In Vermont, participants don’t need a college degree, but they must have completed three quarters of their undergraduate course work. Then they have to spend 25 hours a week for four years studying alongside a licensed attorney.

(Flory) “Alright, you’re going to take this pile here and you’ve got the two estates you’ve been working on. Any questions on them?”

(Rogers) “No, I’ll start working on them right away.”

(Keck) Peg Flory is now a mentor herself. She’s been working with Shelly Rogers for two-and-a-half years. Flory doesn’t get paid, but says she benefits by having Roger’s help as a legal assistant. Every six months, Rogers has to submit a detailed progress report to the state board of bar examiners for approval. That’s about it when it comes to oversight, which Rogers says is unnerving.

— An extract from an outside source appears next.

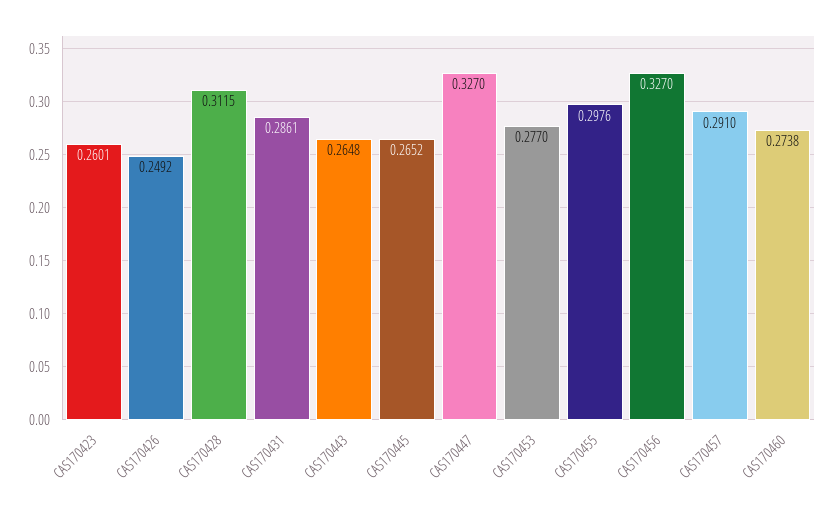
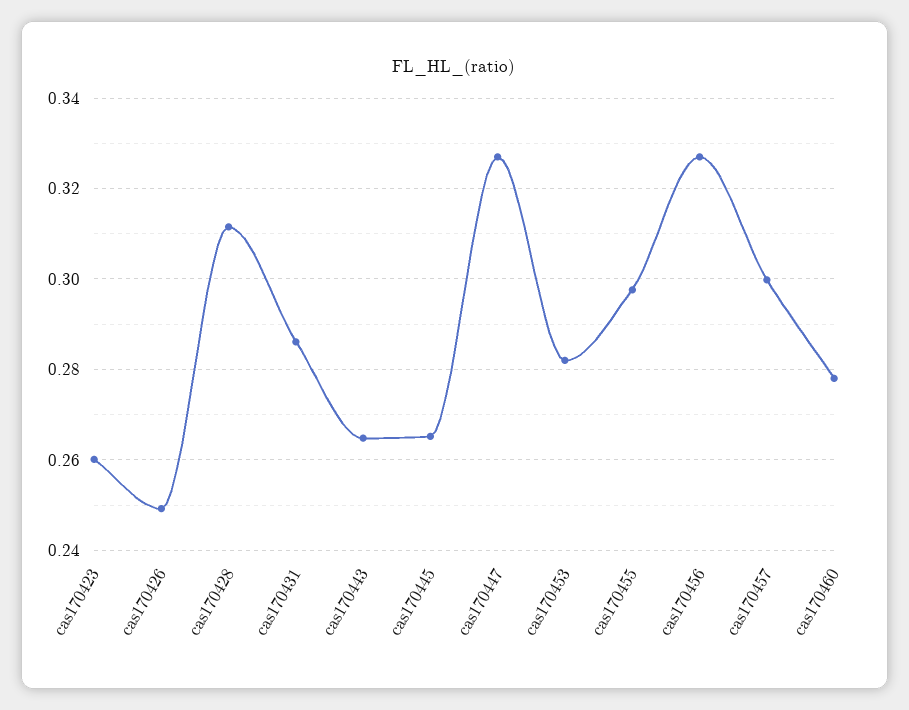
CAS170453: 0.277 -> 0.282
CAS170457: 0.291 -> 0.3
CAS170460: 0.2738 -> 0.278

(Rogers) “You feel like sometimes maybe you’re not covering everything you need to and you really won’t know until you take the bar exam, what you’ve missed.”

(Keck) Lawyers who’ve completed the program say to be successful you have to teach yourself. Flory ran for local office to better understand municipal law; she took continuing legal education courses when she could, asked other lawyers for help if she needed to and read – a lot.

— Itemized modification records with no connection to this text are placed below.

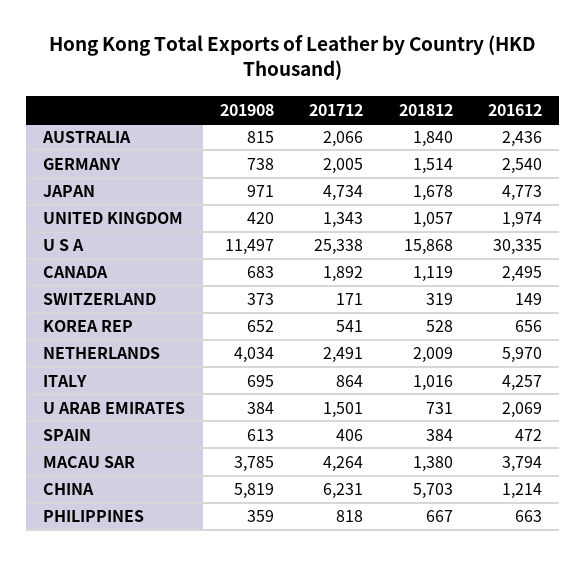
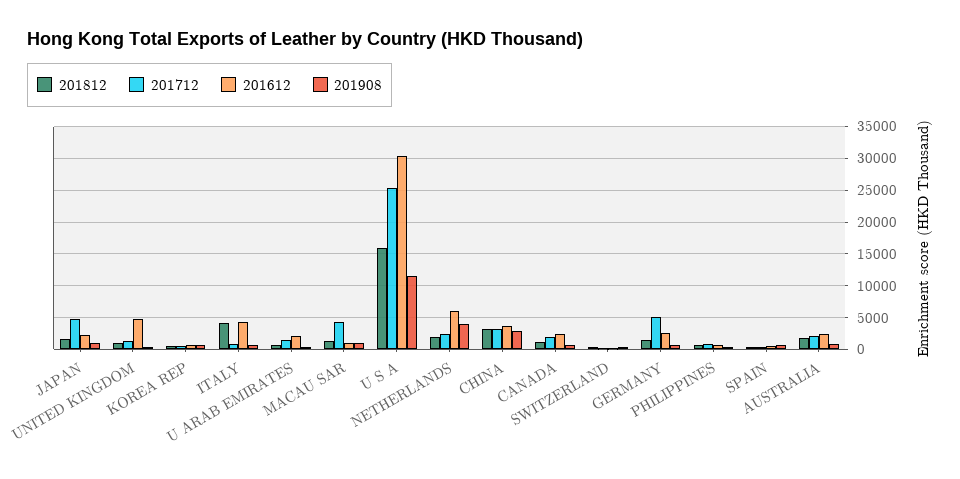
201712, GERMANY: 2005 -> 5000
201612, JAPAN: 4773 -> 2000
201612, UNITED KINGDOM: 1974 -> 5000
201812, ITALY: 1016 -> 4000
201908, MACAU SAR: 3785 -> 1000
201612, MACAU SAR: 3794 -> 1000
201908, CHINA: 5819 -> 3000
201712, CHINA: 6231 -> 3000
201812, CHINA: 5703 -> 3000
201612, CHINA: 1214 -> 4000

Flory says it’s a very hands-on approach to learning.

(Flory) “After the clerking I think it’s much easier for you to practice law because you’ve been doing it for four years. But it’s much easier to pass the bar exam when you’ve spent three years in law school studying how to pass the bar exam. That’s a real difference.”

(Keck) Women outnumber men in apprenticeship programs nationwide and participants tend to be older than traditional law school students.

Flory jokes that she passed the bar exam the same week she learned she was going to be a grandmother. But the program can be limiting as participants typically can’t practice in other states. Still, in Vermont, those who have gone through it don’t seem to have suffered professionally.

Joan Wing was elected president of the Vermont Bar Association in 1996. Peg Flory is a respected state lawmaker. Vermont Superior Court Judge Amy Davenport studied law this way as did State Supreme Court Justice Marilyn Skoglund. Maryann Zavez clerked in the 1980s. She’s now a tenured professor at Vermont Law School.

(Zavez) “Whenever people that I know who did the law office study program and you know become judges or something like that – I do go – oh, good for them. There is just sort of this sense, a sort of club or just knowing what it probably took for them to get to where they are.”

(Keck) The seven states that recognize legal apprenticeships have no plans to do away with them. But legal experts say it’s unlikely more states will create similar programs. Instead, many law schools are looking more like apprenticeship programs – with flexible schedules and even paid internships.

For Vermont Public Radio, I’m Nina Keck.